OK, that's pretty far out, I admit, but I think there's some truth to it, since at least one aspect of design--the use of materials--is clearly on a continuum between pure science and engineering (again, I'm treating information--and humans reactions to it--as a kind of material, though I realize it's not exactly like, say, paint).

However, as we know, design isn't just a functional discipline. It's an amalgam of function and form. Don Norman recently discovered this for himself and wrote a good book about it, though it's been there all along. The problem this amalgamated state introduces is that people, unlike materials, don't behave in linear ways. People are driven by power laws and habituation (at some point I'll write about these two books, which although quite different almost certainly describe related phenomena that are at the core of human behavior). In other words, we have a really hard time comprehending more than a handful of things, and we get bored, which is not how materials behave. So when Heskett criticizes Starck's ridiculous juicer, it rings strangely angry:

To have this item of fashionable taste adorn a kitchen, however, costs some twenty times that of a simple and infinitely more efficient squeezer--in fact, the term 'squeezer' should perhaps be more appropriately applied to profit leverage, rather than functionality for users.

OK, whatever. Clearly people are buying it for some reason that's unrelated to how well it makes juice that they could be buying in a carton, anyway. As Postrel argues, the success of design is ultimately dependent on human perceptions and its definition needs to have that at its core.

That said, much of Heskett's book is a very good description of how design actually happens, and he's not afraid to editorialize about problems he sees, such as this comment on the cult of design stars:

The emphasis on individuality is therefore problematic--rather than actually designing, many successful designer 'personalities' function more as creative managers.

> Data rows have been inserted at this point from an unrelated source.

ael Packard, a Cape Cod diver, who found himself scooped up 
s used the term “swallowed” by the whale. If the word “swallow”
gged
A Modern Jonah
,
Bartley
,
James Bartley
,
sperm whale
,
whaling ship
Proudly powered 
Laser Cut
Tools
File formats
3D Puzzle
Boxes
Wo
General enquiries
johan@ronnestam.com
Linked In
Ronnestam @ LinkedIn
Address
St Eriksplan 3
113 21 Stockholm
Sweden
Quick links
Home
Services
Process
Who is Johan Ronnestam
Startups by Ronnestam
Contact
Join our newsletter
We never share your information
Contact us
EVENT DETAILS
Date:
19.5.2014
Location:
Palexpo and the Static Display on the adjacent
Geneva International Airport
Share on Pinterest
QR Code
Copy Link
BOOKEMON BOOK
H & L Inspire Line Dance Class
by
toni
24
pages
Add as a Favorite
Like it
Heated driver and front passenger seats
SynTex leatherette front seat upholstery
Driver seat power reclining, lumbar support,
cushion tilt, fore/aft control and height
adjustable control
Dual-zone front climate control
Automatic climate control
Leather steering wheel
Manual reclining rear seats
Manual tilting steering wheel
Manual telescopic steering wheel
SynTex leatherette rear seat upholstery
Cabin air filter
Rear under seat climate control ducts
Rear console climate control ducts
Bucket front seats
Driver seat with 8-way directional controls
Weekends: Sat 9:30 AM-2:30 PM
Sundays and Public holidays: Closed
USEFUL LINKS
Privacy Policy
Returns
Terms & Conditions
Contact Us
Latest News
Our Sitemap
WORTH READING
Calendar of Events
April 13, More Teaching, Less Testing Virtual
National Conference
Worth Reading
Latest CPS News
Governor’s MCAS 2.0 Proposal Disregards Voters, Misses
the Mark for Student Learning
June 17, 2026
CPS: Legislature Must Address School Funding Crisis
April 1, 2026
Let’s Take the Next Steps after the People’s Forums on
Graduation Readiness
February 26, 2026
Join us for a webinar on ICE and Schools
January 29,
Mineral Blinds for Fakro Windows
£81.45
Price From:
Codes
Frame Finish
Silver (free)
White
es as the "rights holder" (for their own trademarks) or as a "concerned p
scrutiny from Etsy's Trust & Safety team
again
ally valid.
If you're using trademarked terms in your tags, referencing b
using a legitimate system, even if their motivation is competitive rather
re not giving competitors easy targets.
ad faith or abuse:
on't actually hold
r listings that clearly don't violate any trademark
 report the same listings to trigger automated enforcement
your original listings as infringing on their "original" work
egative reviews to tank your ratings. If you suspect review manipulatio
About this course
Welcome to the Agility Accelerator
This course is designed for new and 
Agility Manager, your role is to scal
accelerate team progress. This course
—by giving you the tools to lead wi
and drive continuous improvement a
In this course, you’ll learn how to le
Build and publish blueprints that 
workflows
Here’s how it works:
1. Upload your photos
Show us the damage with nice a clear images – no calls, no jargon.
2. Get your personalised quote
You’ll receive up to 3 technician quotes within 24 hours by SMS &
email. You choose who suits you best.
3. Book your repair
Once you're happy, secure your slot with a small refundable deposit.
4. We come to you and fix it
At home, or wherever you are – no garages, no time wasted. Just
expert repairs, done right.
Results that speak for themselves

He finishes the book with two chapters, one entitled "Systems" and one "Contexts," in which he tries to pull back and explain what it all means. "Systems" describes how designs don't, and shouldn't, function in a vacuum, but it ends with a curious note of resignation for design's ability to change the world:

If we can understand the nature of systems in terms of how changes in one part have consequences throughout the whole, and how that whole can effect [sic] other overlapping systems, there is the possibility at least of reducing some of the more obvious harmful effects. Design could be part of the solution, if appropriate strategies and methodologies were mandated by clients, publics, and governments to address the problems in a fundamental manner. Sadly, one must doubt the ability of economic systems, based on a conviction that the common good is defined by an amalgam of decisions based on individual self-interest, to address these implications of the human capacity to transform our environment. Design, in this sense, is part of the problem.

I disagree. Design is neutral, it can neither harm nor help by itself. It is the grease that makes tools work better and to be more satisfying. But both artificial hearts and guns have lubricants, and designing a better lubricant is neither better nor worse for the world. To think that the practice should have a morality is asking too much of it. In the end, we can only hope that all of the design of the world and all of the organizations supporting it (as he describes so well in the "Contexts" chapter) will make more of people's products and lives better than it will make them worse.

Posted by mikek at June 4, 2004 06:05 PM | TrackBack

Karl Nelson (see trackbacks) correctly points out that my link is to the Software Acquisition Capability Maturity Model, rather than more general Capability Maturity Model. I was pointing to the page where I got the table, so now I've fixed the links. Thanks, Karl!